TASK DETAILS » Below are the entries; give again exactly the lines from the one mentioning "France: 67088184 -> 67012883" through the one mentioning "Germany: 70874486 -> 83019213", inclusive.

GIVEN RECORDS »

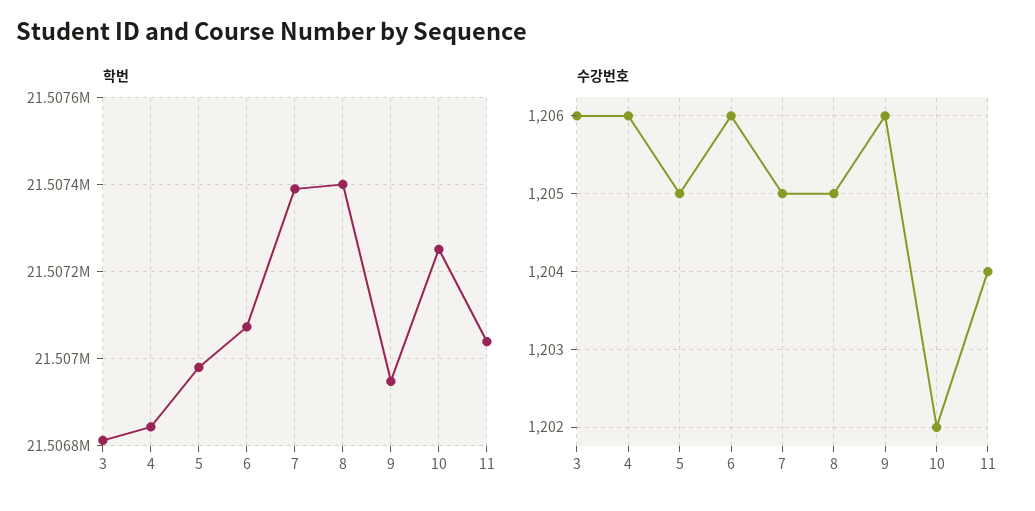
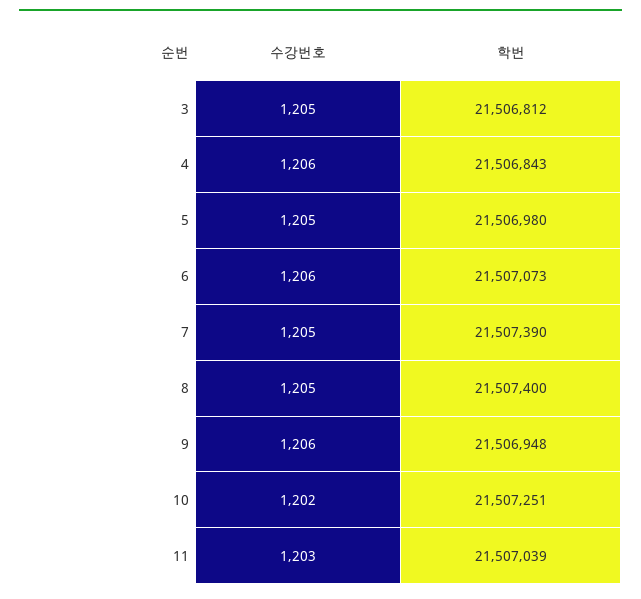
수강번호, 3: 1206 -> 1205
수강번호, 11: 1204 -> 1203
...
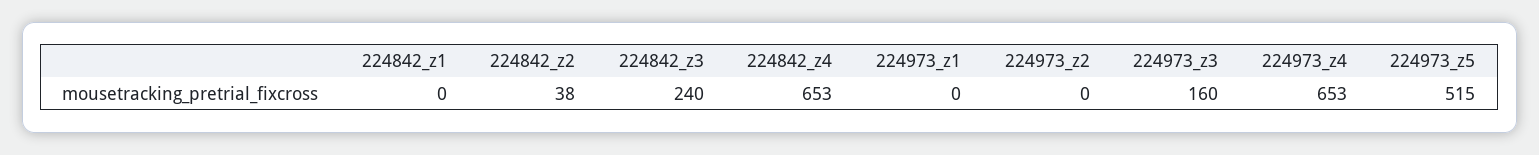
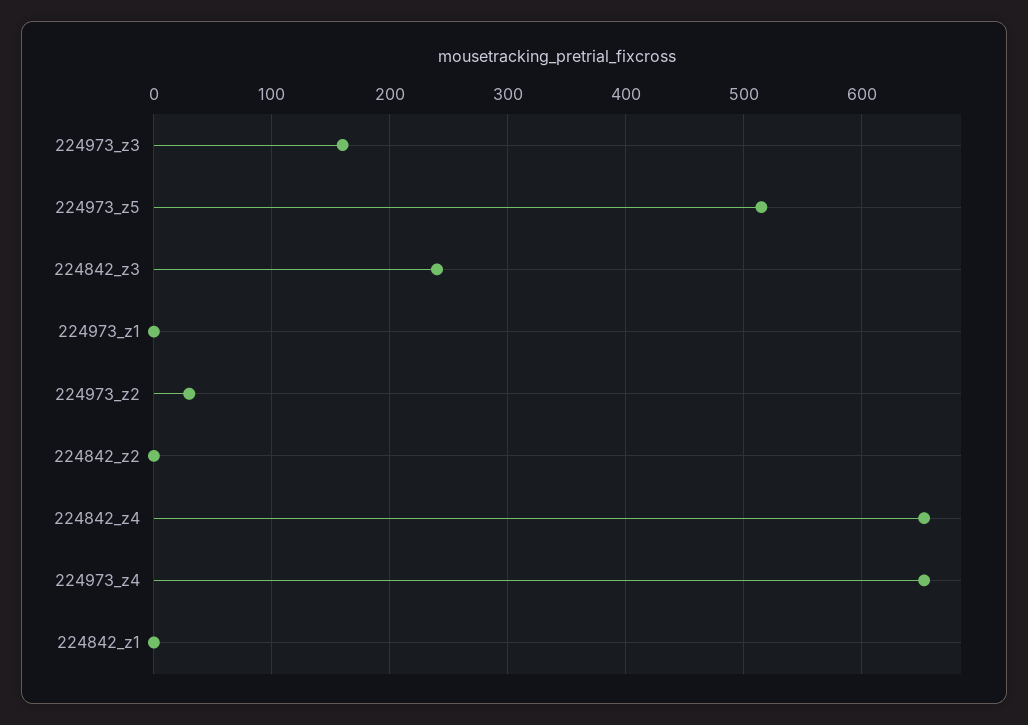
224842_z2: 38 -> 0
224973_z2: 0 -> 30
--
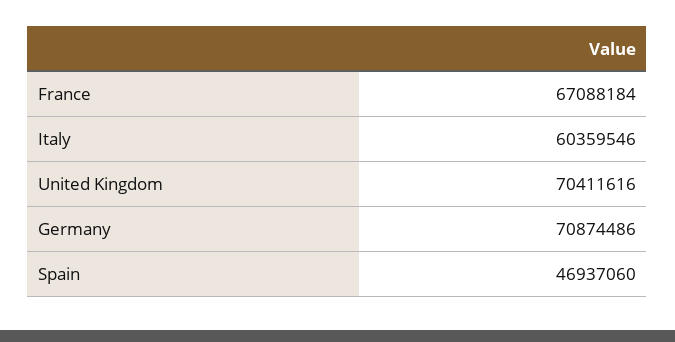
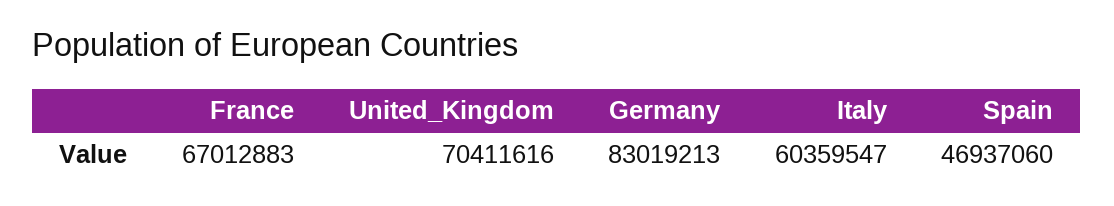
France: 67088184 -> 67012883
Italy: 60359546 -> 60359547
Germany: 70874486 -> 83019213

FINAL ANSWER »
France: 67088184 -> 67012883
Italy: 60359546 -> 60359547
Germany: 70874486 -> 83019213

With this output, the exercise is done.